It may be, once again, my own monotonously one-track mind at work. Yet there is a kind of plea - if not an outright complaint - that I find echoed again and again throughout Scripture. And from where I'm sitting, it goes something like this:
Turn again, O God of Hosts! Look down from heaven, and see; have regard for this vine, the stock that your right hand planted, and for the son whom you made strong for yourself. They have burned it with fire; they have cut it down; may they perish at the rebuke of your face! But let your hand be on the man of your right hand, the son of man whom you have made strong to yourself! THEN [emphasis mine] we shall not turn back from you; give us life, and we will call upon your name!
Psalm 80: 17-18 (ESV)
In sum - as I read it - if only we could know the RIGHT person: the right priest or king (or queen), the right prophet, deliverer or savior, and then be around him or her often enough, to the point where their holiness, godliness, etc, could just rub off on us.

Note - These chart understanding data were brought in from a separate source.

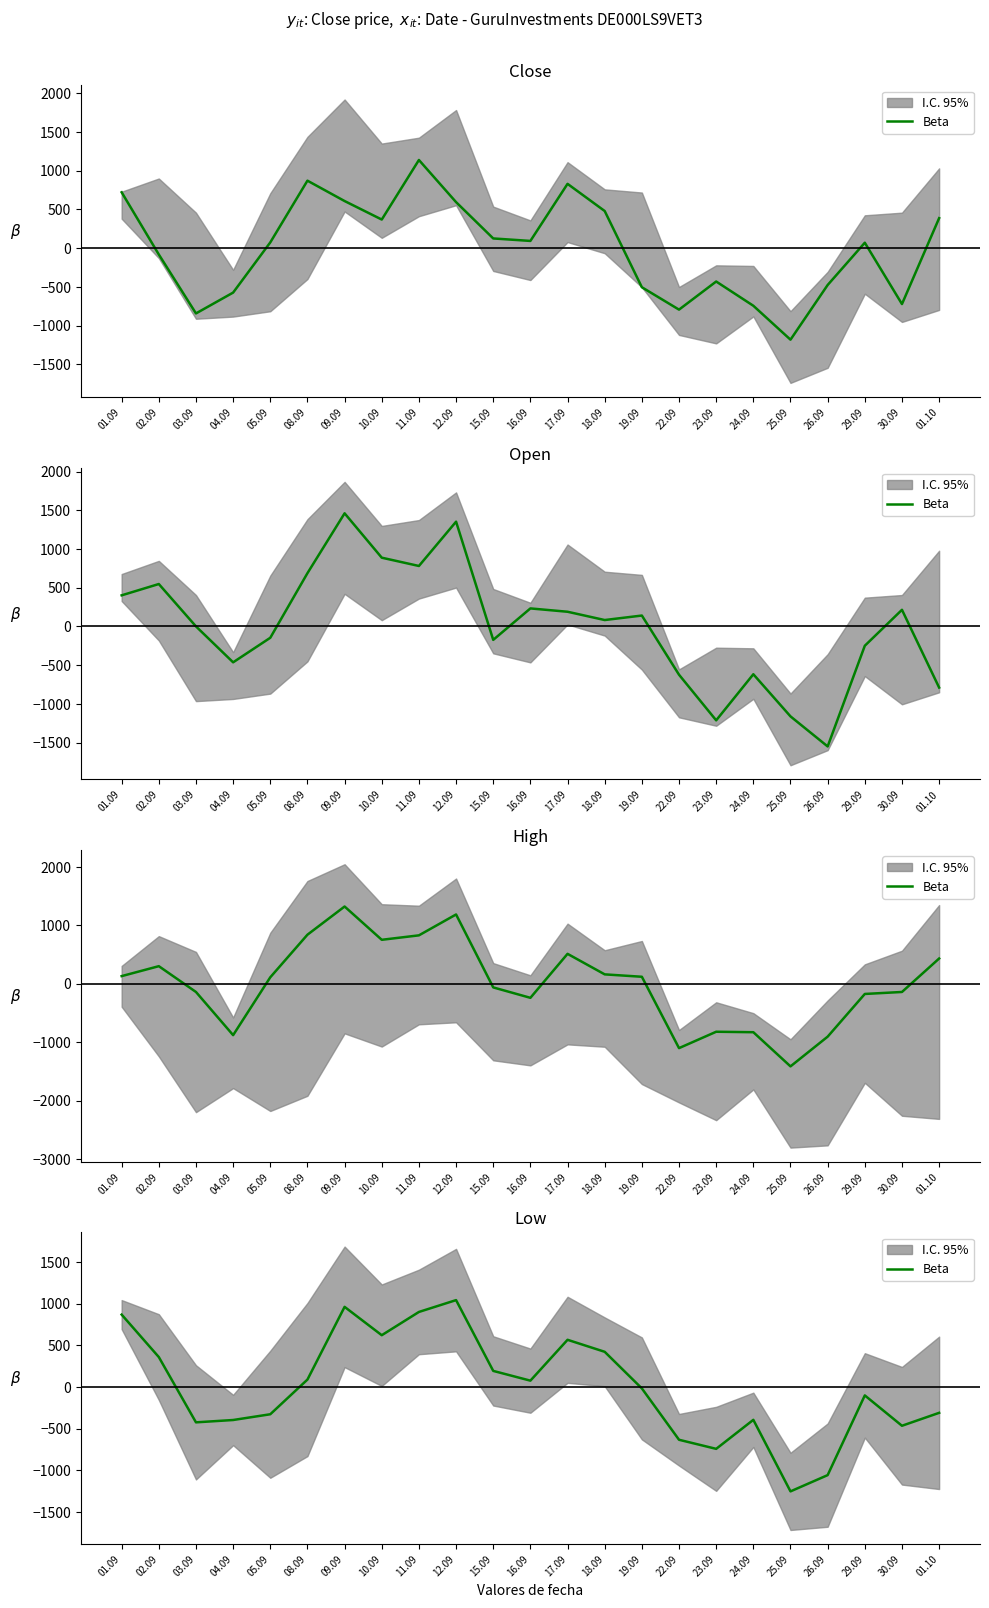

The chart shows a value of -414.8 at 01.10. True or false?

False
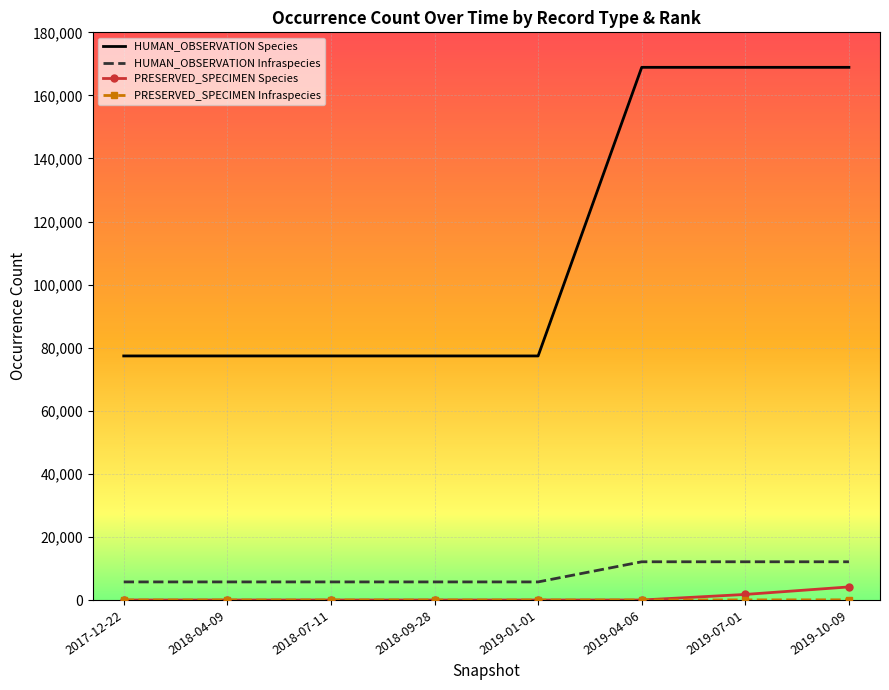

How many series are shown in this chart?

4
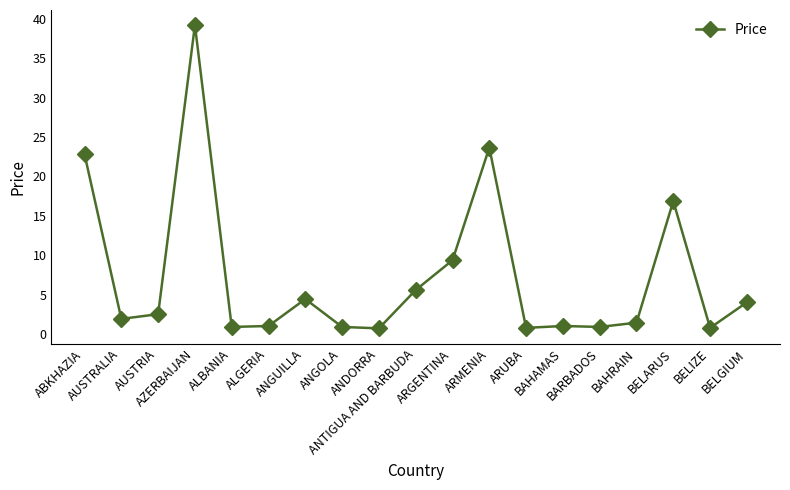

What is the difference between the values at ARUBA and AZERBAIJAN?

38.4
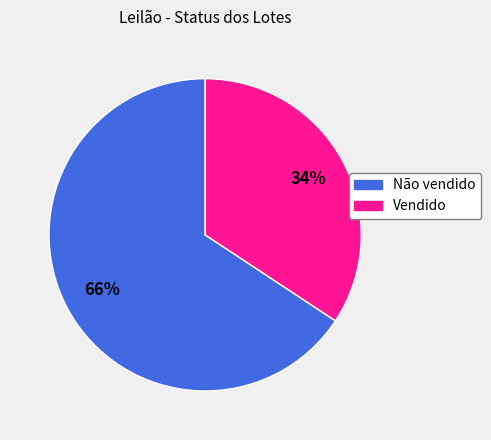

Rank the categories by value from highest to lowest.

Não vendido, Vendido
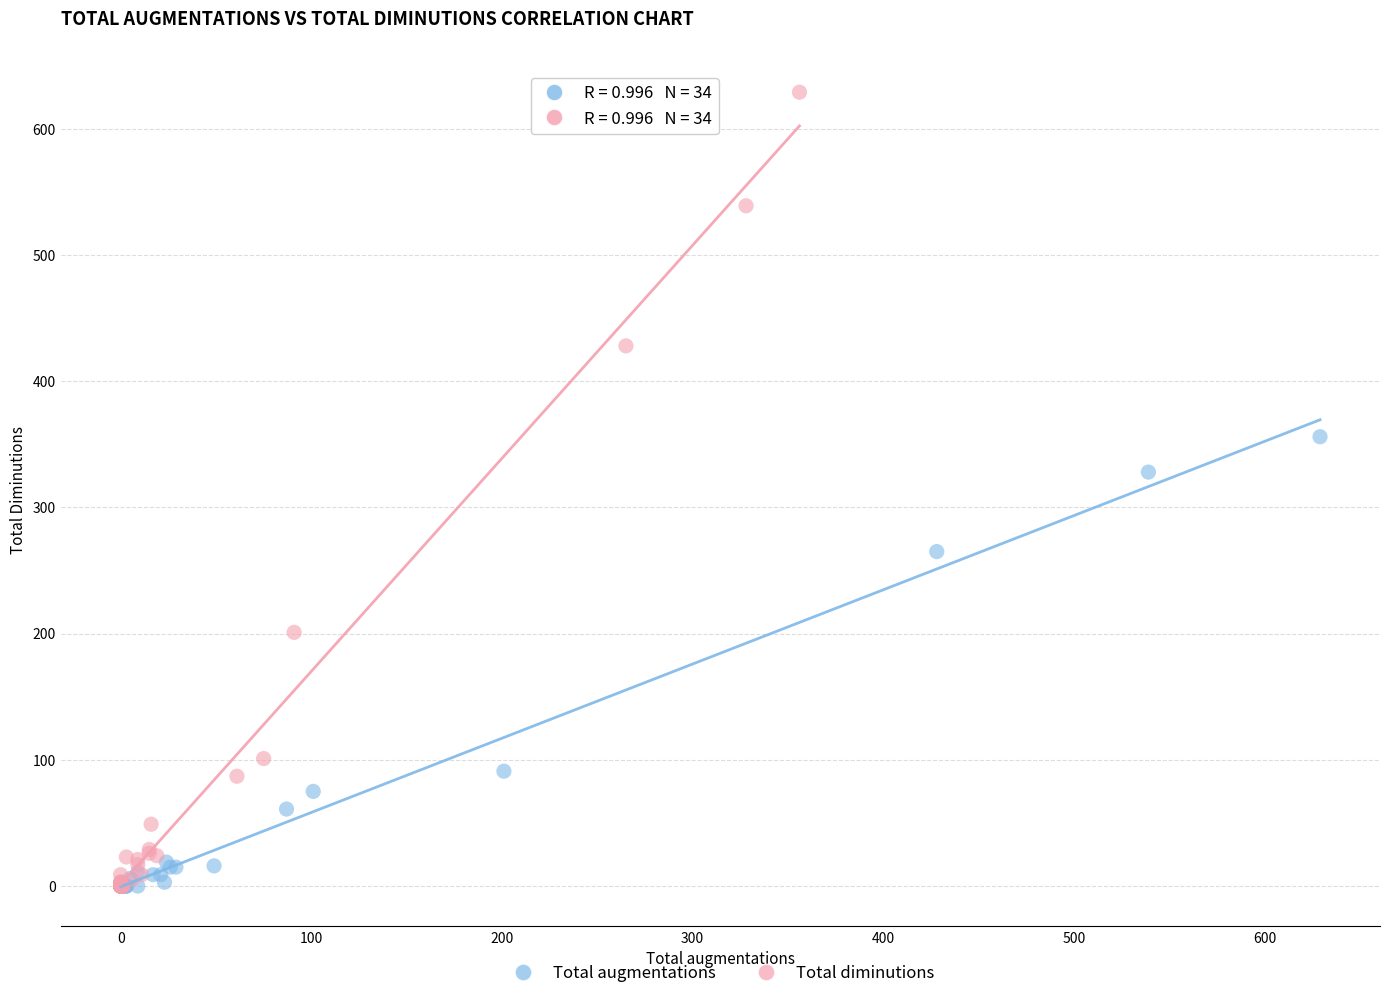

Which series reaches the maximum Y coordinate?

Total diminutions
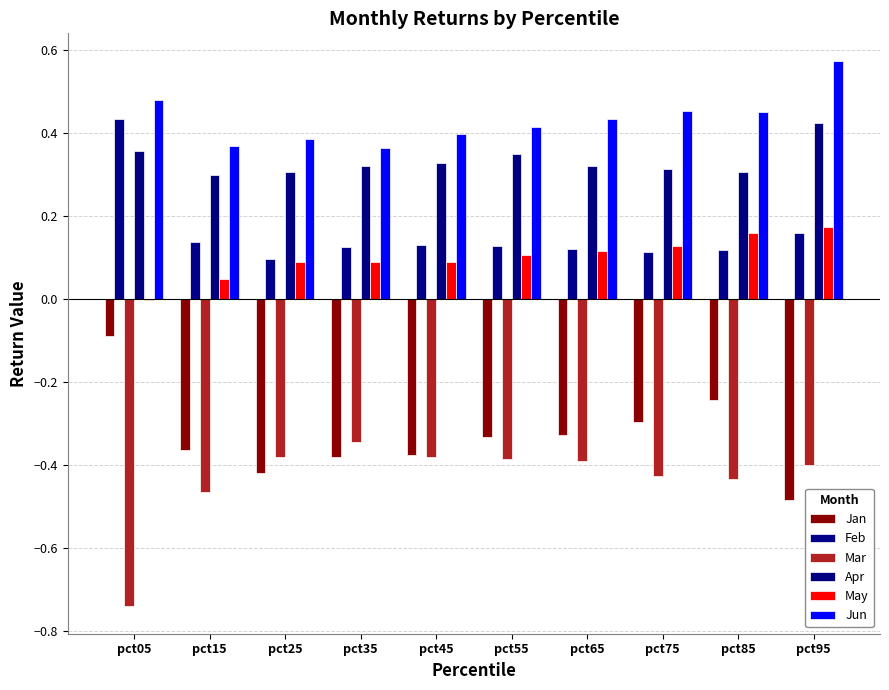

Between pct45 and pct95, which series saw the biggest shift?

Jun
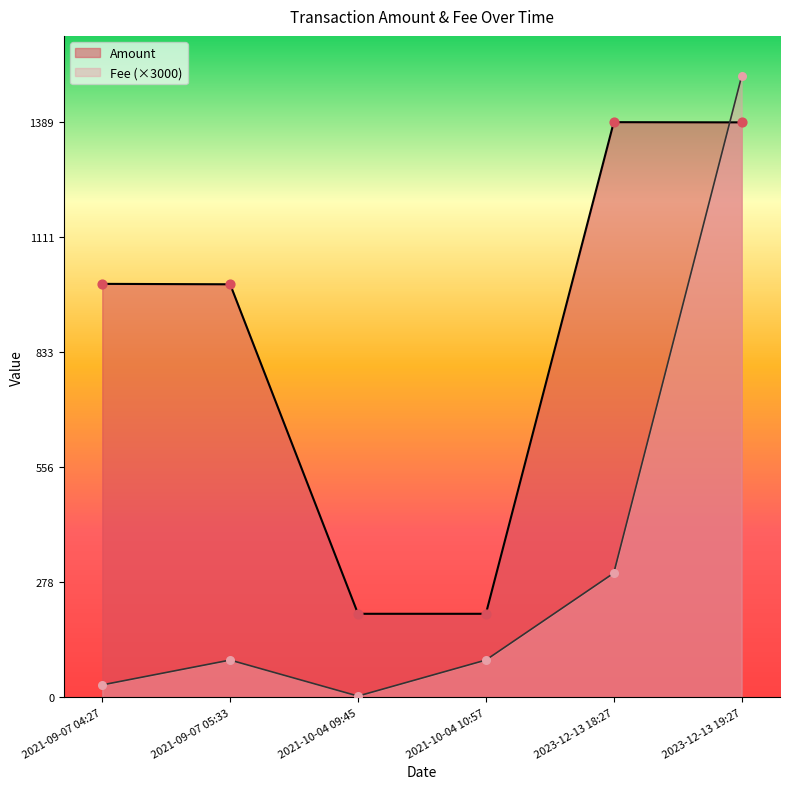

At which category is the sum across all series the highest?

2023-12-13 19:27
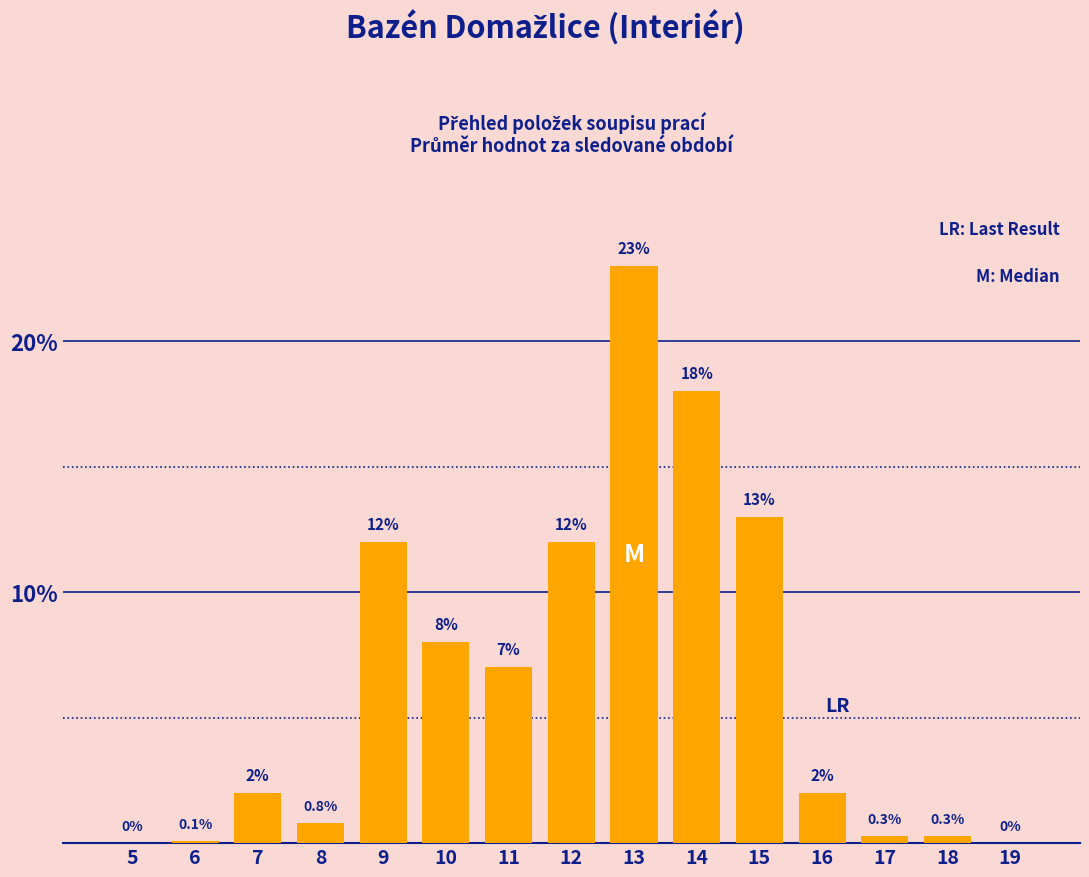

Reading left to right, extract all data points from this chart.

5=0.0	6=0.1	7=2.0	8=0.8	9=12.0	10=8.0	11=7.0	12=12.0	13=23.0	14=18.0	15=13.0	16=2.0	17=0.3	18=0.3	19=0.0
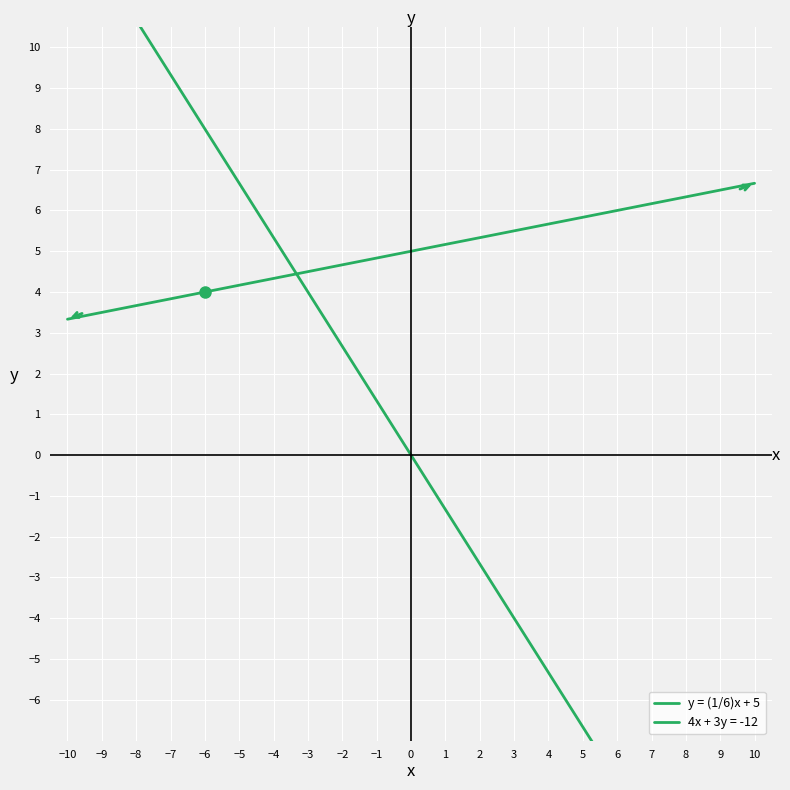

Rank the categories by value from lowest to highest.

−10, −9, −8, −7, −6, −5, −4, −3, −2, −1, 0, 1, 2, 3, 4, 5, 6, 7, 8, 9, 10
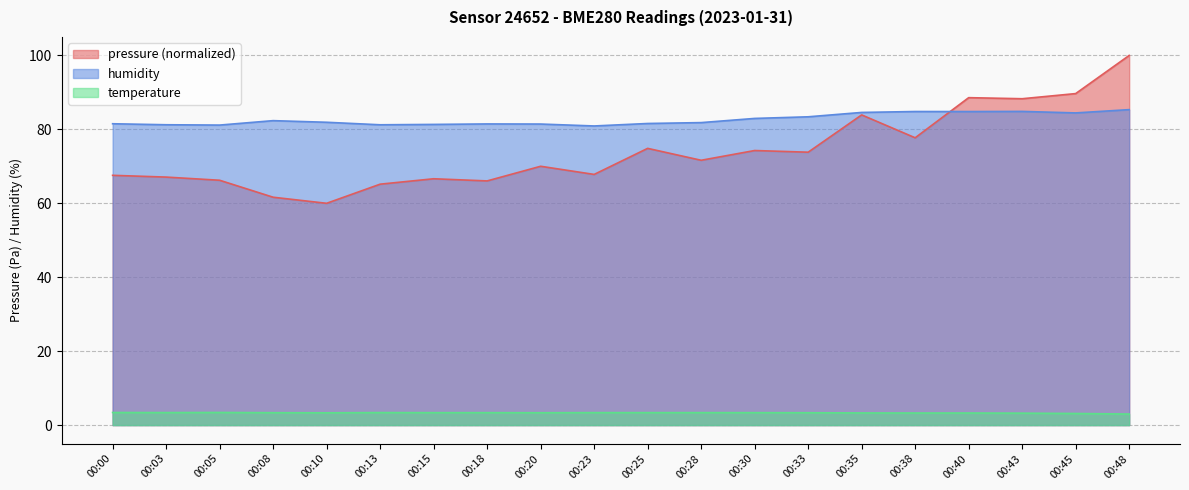

True or false: temperature and pressure intersect in this chart.

False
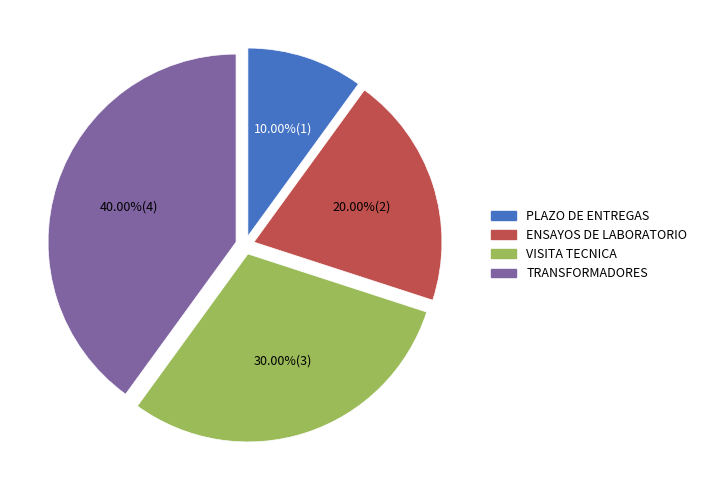

Count the number of slices in the pie.

4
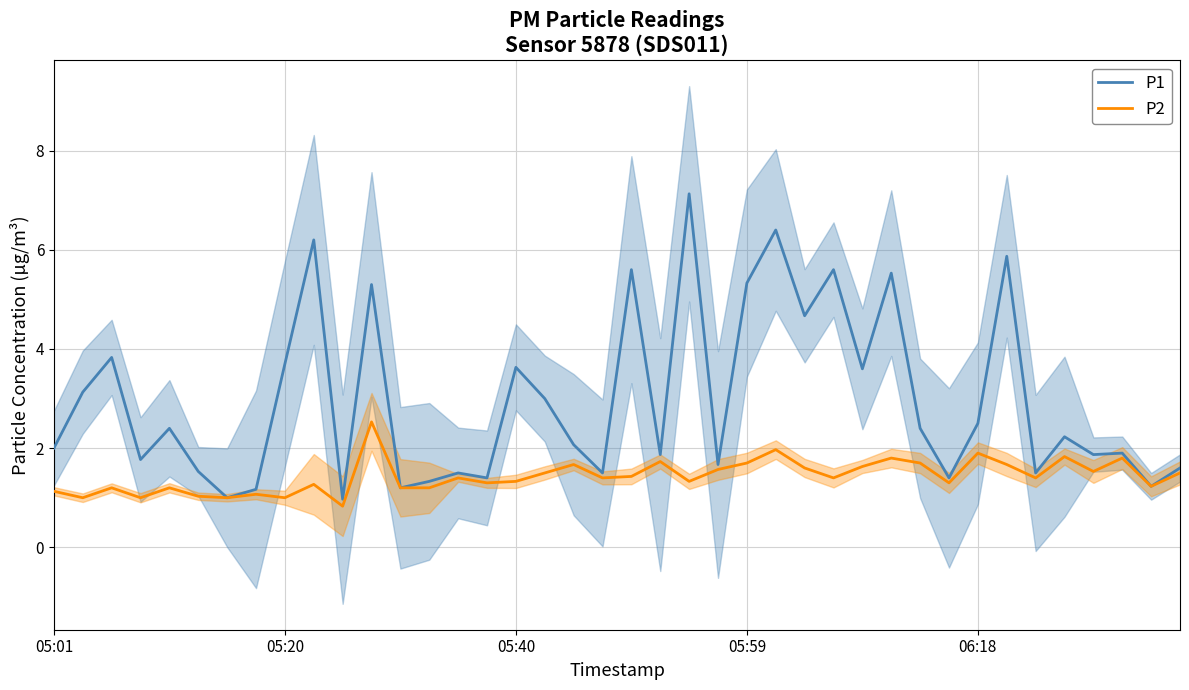

In P2, how many points are higher than both neighbors (excluding endpoints)?

13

Not an unreasonable wish, too, when you consider the actual way that Salvation unfolds, or works itself out, in the course of both Scripture and post-Scriptural history. In any situation, if not every story, there's nearly always someone - even if it be a "mere" Moses or David or Isaiah - whom we must first get to know, accept, even trust, before we can proceed further.
Except, of course, that in mere human terms - far from anyone else rubbing off on us - we can barely even rub off on ourselves. Much less get inside of ourselves. Indeed, it's as if we were locked out - as if our most consciously volitional, eager, earnestly purposeful Self were powerless to get at precisely that core of us - that Soul in us - which is most God-needing, God-docile, God-pliant.